The end result of this project is one of my favorites we did this year but the actual process to create sends shivers down my spine. It involved my using fabric paint and I hate the way that paint feels on my hands. I strongly recommend gloves for the adult helpers with this one. But maybe that's just my weird hangup. I did do this with all my kids from one year to 4 years. It was a breeze with the two preschoolers but much more work with the little ones. Anywho...you will need
green and red fabric paint
fabric (I bought plain white bandannas but you can use fabric from the fabric store, old sheets or pillowcases, or what have you)
straight pins
wire rimmed ribbon
safety pin
paper plate
paper template
old towel or some other drop cloth
wet paper towels or wash cloth
This project is fairly easy with the older kids but very messy with the little ones.

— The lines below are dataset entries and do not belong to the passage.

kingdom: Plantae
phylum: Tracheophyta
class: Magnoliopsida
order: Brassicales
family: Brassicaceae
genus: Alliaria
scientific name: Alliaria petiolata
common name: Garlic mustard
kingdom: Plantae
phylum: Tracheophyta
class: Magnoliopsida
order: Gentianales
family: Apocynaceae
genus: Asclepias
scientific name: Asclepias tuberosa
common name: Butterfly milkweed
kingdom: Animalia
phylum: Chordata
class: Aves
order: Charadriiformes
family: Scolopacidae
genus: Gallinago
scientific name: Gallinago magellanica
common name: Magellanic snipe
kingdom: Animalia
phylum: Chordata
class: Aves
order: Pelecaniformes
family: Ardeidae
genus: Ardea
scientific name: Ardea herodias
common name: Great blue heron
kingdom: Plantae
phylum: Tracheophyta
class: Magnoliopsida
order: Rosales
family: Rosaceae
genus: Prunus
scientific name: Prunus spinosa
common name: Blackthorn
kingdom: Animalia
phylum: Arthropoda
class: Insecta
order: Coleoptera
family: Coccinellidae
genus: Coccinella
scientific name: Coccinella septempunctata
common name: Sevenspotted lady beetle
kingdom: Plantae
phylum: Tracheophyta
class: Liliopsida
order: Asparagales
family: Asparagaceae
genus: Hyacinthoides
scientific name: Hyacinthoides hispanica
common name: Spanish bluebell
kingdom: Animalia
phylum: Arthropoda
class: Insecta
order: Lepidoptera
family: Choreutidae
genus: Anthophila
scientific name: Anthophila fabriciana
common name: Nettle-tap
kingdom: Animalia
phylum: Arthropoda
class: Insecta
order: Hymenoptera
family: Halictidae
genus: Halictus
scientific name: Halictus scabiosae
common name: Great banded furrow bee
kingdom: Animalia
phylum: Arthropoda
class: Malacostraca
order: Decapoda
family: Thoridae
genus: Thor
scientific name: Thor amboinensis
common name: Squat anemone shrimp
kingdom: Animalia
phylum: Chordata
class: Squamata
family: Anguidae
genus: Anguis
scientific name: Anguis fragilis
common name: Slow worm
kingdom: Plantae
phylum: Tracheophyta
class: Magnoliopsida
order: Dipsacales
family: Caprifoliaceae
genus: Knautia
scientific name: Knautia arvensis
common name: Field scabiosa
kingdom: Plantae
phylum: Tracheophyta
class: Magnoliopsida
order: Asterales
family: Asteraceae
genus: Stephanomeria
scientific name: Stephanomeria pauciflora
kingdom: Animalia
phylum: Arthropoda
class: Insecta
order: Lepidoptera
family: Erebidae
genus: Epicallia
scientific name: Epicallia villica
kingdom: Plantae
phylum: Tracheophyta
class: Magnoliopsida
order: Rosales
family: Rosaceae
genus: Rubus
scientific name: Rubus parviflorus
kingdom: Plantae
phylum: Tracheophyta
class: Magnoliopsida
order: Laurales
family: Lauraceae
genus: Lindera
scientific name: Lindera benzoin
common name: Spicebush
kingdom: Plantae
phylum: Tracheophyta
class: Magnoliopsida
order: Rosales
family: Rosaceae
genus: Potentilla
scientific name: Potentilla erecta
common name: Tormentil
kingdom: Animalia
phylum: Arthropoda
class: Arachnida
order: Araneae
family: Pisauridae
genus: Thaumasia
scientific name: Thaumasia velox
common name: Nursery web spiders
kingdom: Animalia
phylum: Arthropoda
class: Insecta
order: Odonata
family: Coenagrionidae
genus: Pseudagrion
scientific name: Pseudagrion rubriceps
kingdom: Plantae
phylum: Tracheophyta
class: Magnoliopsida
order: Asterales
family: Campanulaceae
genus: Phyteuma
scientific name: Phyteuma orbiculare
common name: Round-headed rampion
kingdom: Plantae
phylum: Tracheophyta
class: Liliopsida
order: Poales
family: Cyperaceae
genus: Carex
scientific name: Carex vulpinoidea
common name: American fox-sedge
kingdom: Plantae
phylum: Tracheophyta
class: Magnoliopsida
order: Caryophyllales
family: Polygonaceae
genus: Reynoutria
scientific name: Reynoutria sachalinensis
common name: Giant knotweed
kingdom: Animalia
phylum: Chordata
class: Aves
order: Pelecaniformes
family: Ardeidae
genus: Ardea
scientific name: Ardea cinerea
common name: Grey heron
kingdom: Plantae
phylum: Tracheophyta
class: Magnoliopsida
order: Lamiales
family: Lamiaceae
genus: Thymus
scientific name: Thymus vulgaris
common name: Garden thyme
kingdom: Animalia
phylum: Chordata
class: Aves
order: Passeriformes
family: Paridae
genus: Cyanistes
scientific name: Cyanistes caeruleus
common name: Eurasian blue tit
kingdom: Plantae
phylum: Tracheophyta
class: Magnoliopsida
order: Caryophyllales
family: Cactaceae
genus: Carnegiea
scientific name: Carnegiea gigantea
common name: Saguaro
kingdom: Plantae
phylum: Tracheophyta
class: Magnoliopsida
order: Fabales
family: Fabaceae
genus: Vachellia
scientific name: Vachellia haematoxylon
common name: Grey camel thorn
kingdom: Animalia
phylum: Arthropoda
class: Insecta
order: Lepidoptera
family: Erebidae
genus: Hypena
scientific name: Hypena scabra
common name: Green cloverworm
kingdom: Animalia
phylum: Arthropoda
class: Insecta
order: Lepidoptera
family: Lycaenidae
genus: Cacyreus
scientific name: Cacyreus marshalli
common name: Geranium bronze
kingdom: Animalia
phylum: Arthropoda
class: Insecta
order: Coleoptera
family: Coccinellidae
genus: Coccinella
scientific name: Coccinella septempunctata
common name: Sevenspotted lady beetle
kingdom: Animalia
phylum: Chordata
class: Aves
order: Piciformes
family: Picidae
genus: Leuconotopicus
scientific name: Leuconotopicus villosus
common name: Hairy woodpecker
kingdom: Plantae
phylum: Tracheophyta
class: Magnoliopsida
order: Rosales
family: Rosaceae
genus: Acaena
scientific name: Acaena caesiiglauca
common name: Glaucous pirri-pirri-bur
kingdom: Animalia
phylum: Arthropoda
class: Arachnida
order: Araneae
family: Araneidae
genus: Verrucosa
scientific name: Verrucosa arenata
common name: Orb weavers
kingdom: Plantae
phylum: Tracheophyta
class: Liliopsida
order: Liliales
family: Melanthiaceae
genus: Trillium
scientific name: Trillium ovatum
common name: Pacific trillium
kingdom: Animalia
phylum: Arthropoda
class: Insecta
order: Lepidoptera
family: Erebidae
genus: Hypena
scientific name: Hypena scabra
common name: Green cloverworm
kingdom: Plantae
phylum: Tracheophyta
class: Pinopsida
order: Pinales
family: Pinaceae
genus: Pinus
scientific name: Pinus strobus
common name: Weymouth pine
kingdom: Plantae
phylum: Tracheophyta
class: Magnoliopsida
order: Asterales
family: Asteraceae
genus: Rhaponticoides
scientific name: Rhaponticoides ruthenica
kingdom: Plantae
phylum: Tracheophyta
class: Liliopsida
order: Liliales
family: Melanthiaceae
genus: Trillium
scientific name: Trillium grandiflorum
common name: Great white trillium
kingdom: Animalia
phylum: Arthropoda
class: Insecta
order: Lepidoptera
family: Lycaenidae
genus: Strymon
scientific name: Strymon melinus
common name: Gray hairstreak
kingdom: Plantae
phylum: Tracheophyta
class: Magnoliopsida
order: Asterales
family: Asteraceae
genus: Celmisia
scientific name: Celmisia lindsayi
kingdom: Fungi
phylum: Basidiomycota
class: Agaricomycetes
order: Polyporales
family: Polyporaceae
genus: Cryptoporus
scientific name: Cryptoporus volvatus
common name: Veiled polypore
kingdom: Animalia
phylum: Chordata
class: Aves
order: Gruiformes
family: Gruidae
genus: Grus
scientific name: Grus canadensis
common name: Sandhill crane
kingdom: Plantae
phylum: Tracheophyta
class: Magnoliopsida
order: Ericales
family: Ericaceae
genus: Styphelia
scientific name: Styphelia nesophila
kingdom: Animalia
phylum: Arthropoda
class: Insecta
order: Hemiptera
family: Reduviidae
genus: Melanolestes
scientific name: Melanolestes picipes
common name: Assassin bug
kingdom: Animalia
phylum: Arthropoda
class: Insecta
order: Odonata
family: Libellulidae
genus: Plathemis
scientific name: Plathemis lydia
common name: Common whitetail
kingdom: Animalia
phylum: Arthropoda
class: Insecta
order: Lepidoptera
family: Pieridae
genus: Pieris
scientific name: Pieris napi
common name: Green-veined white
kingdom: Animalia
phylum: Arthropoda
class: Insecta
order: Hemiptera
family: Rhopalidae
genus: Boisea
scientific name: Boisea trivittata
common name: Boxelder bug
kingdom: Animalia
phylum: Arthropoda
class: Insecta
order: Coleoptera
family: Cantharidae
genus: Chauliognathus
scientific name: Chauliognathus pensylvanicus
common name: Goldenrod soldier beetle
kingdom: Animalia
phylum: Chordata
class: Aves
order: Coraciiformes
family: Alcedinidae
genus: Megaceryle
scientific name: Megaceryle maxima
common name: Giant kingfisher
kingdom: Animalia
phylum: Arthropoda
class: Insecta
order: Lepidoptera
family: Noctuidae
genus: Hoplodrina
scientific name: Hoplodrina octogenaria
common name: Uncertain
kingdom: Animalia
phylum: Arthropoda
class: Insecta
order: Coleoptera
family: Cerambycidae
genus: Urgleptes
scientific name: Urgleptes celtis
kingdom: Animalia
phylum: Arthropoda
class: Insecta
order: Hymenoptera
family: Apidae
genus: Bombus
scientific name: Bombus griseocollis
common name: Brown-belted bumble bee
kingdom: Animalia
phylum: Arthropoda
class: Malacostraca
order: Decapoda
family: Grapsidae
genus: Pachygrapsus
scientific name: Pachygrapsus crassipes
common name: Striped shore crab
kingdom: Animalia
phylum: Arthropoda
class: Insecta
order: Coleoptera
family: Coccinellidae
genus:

Have lots of paper towels on hand because they get the paint everywhere. I also stripped them down to a diaper so the fabric paint didn't get on their clothing. It would be a good idea for the adult helpers to wear an art smock or old tee shirt too. Just a friendly little tip. Unless you like your clothing smeared with red and green fabric paint.
Lay down the towel on the table and put the paper template down. I use a template because I can't make a circle without. We'd end up with wreaths in the shape of blimps or eggs. Okay, moving on...I also taped the template to the towel so it wouldn't shift around. Next lay the fabric on top of the template and use the straight pins to pin it to the towel. Squirt some green paint onto the plate and using a paint brush paint one of the child's hands. Starting at the top make a print onto the fabric. Continue painting and making prints along the edge of the template. I started along the top then turned the towel so the fingers of the prints are all facing in the same direction. Just keep turning the towel until you've made your way around the circle. Wipe the hand off. You probably won't get all the paint off but as long as you get most you're good to go. You can do a thorough cleanup afterwards. Now squirt a little bit of the red paint onto the plate and have the child use his pointer finger to dip into the paint and make little berries all around the wreath. I also used the red paint to write the child's name and date. My oldest preschooler was able to write her name on her own. Now's the time for cleanup. It doesn't take long for the wreath to dry and once it's dried you can pin on a bow made with the wire rimmed ribbon.


Dori said...

Lovely crafts, my kids have done many of those over the years and I love them all.

Debbie said...

Came over from Mommy's Mayhem. Those crafts are darling. LOVE the wreath.

(fairy) Godmother said...

I love them... most especially the handprint wreath. It came out wonderfully!